Playing different venues every week means you can never tell how a gig will end up. Even if you’ve played a particular club before and you know its always went well, there is always that chance of the dynamics in the room being wrong, which is trade talk for a cunt in the audience being a cunt. That’s maybe a bit harsh as they might just be being an arsehole. So driving to a gig I always hope that it will go well but you never know. Last night though was the uniquely depressing situation of knowing I was driving to a gig to almost certainly die on my arse.
This was a gig in Invererry that is just by Aberdeen.
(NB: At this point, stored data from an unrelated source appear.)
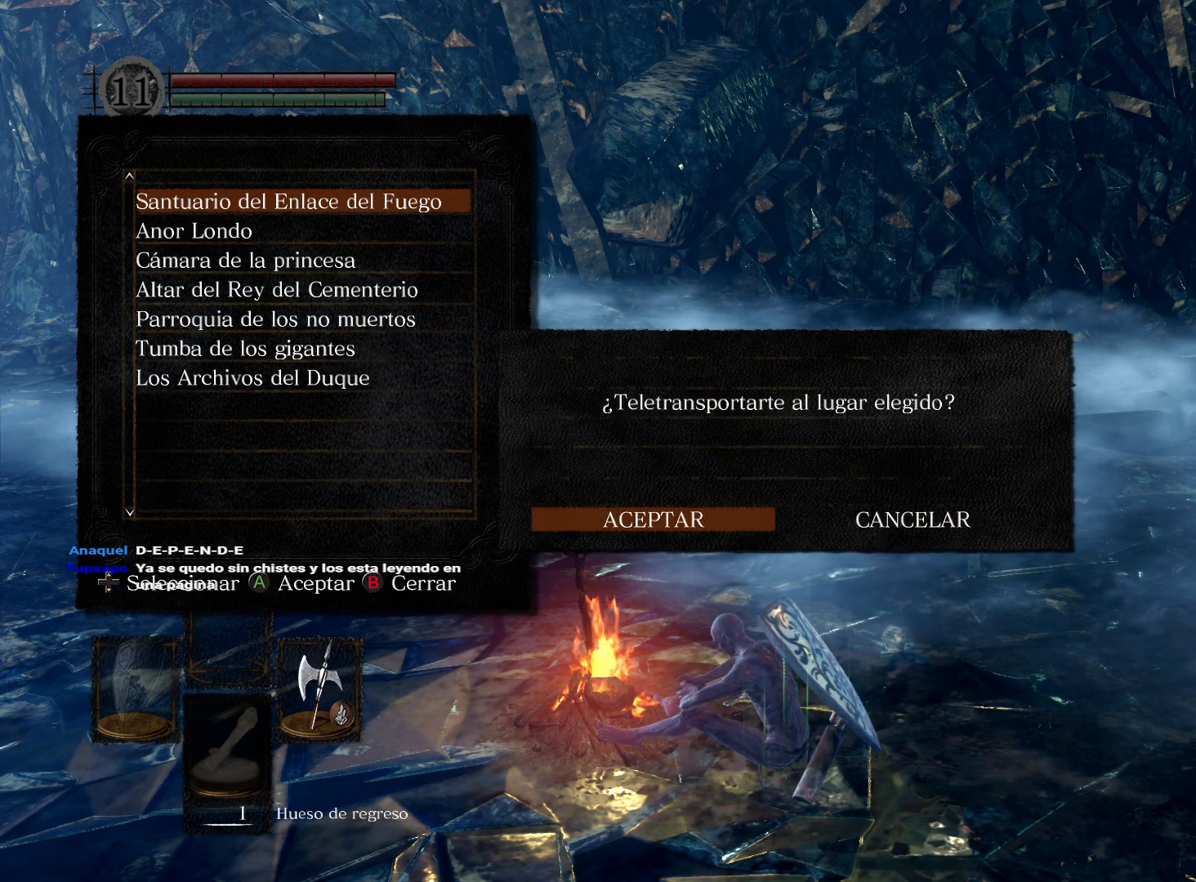
{"buttons": [], "left_stick": "center", "right_stick": "center", "events": []}
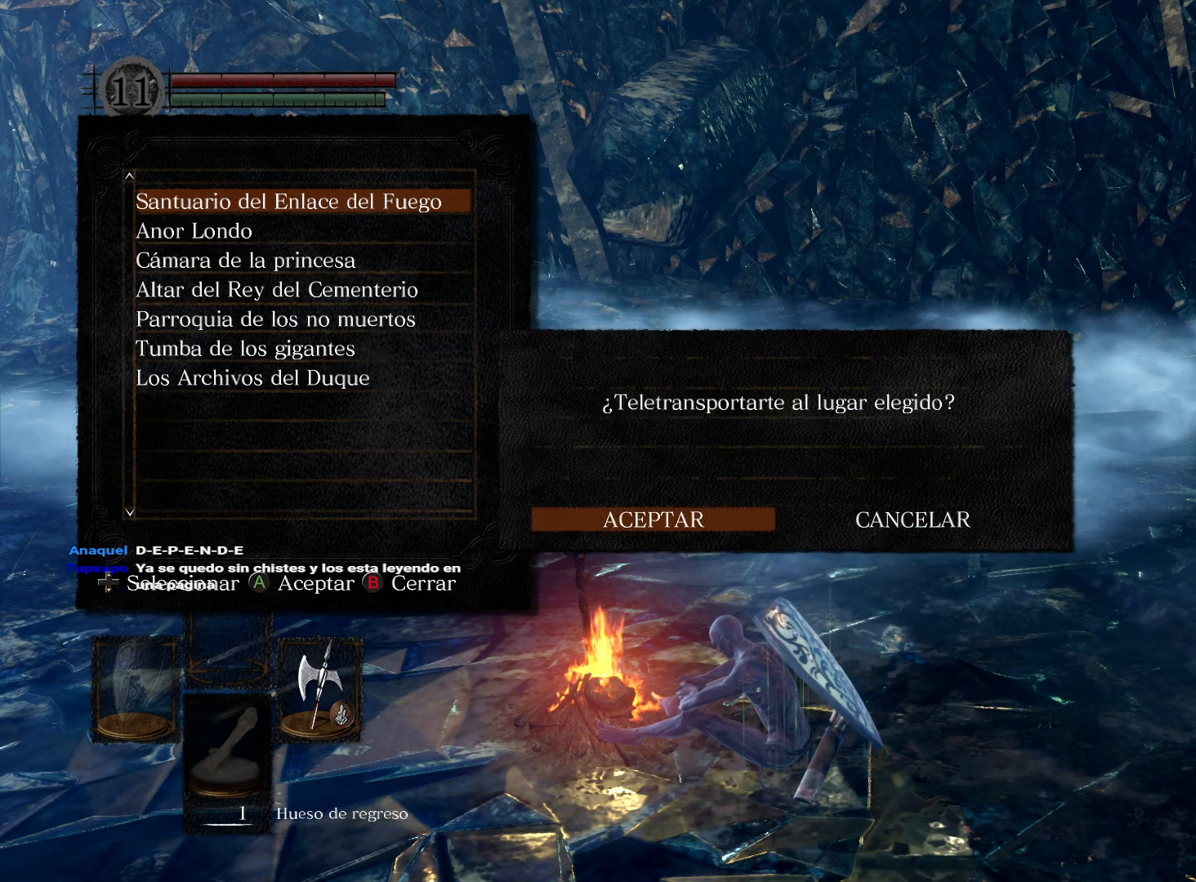
{"buttons": [], "left_stick": "center", "right_stick": "center", "events": []}
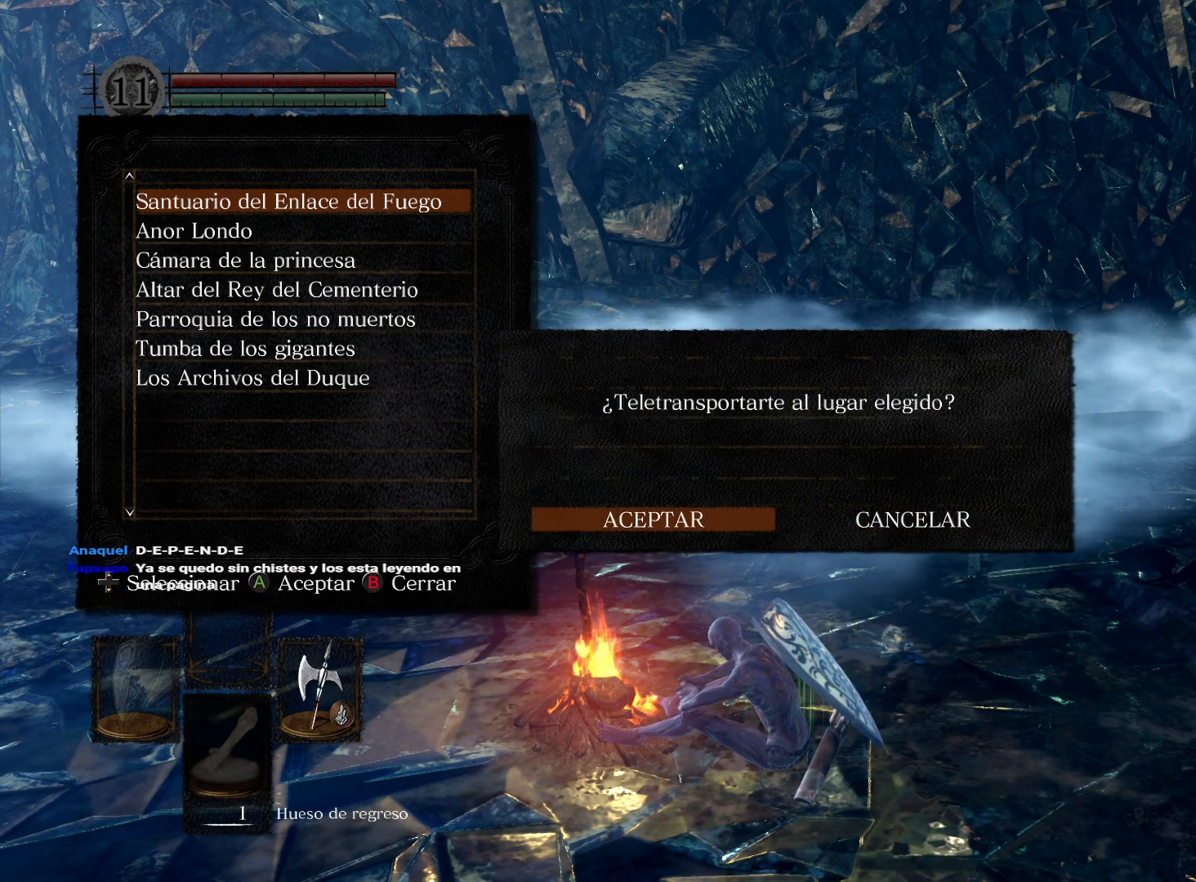
{"buttons": [], "left_stick": "center", "right_stick": "center", "events": []}
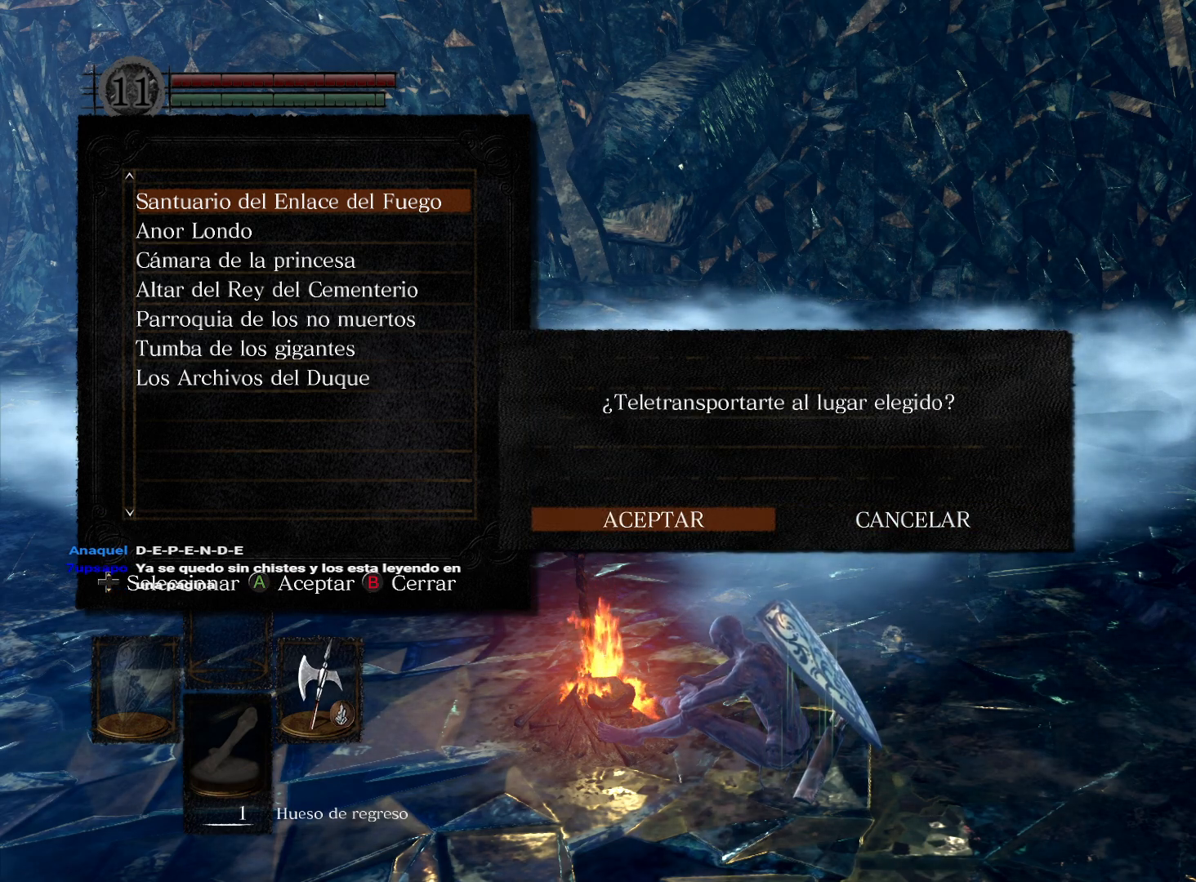
{"buttons": [], "left_stick": "center", "right_stick": "center", "events": []}
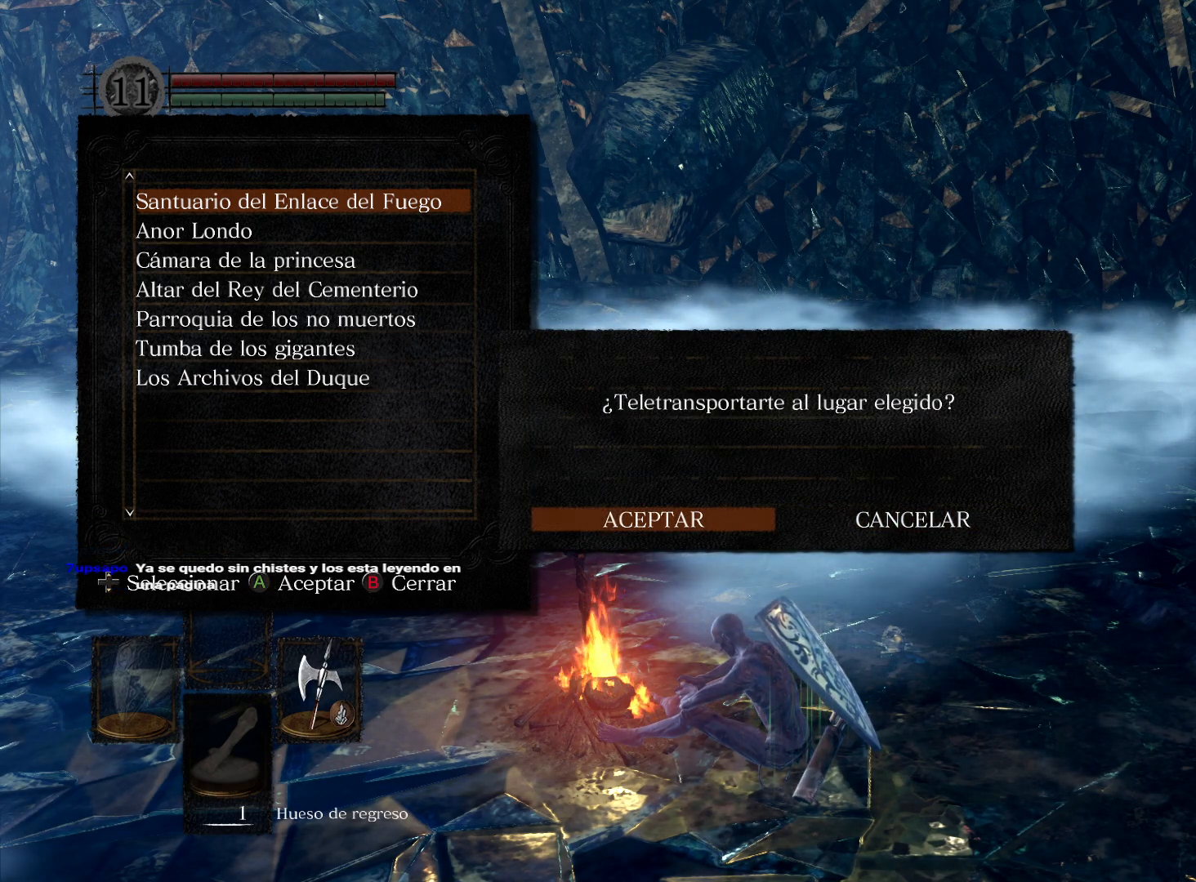
{"buttons": [], "left_stick": "center", "right_stick": "center", "events": []}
I mistakenly thought it was in a club in Aberdeen that I had played before but my fuck up meant at 4.30 pm I discovered it was for a boxing match between Scotland and Norway and I was supposed to be on stage(in the boxing ring) at 8 pm. Driving fast isn’t my thing, mainly because I’ve got a shitey motor that makes it impossible to drive fast, but tearing the arse out of that old Citroen meant I got there in time. There must be something sadistic in the fact I was intentionally speeding to a place were I knew people would hate me.
So I get there and notice some kids are in the audience. I have to mention to the organisers that the word cunt may be used. I’m told no cunt gets using the word cunt in front of young cunts.Cunt’s I think to myself.
So I step into the ring, which has to go down as a weird place to perform in and start my set. I can hear someone shout out “gees a windmill Gary” so possibly a fan in the crowd! Things are going slightly better than I thought they would until I mentioned Rangers and Celtic. Who would have thought 32 people from Coatbridge would be up there to watch the boxing. As the boos started I decided to bounce off the ropes like a battered boxer, purely for my own benefit.
“a used tae like you” was the last thing I heard as the theme from Rocky started.
Knowing the envelope with my payment had already been stashed in the car meant no awkward moments were I had to become Sleekit Stallone and fight for my money.
The words of encouragement hadn’t ended though as just as I was leaving the building one of the Coatbridge mob shouted “that’s no the Gary Little a know”.Cheers friend…
So thats my boxing career ended, but I’d rather have a stack of shite gig stories to tell instead of “a stormed this club” tales.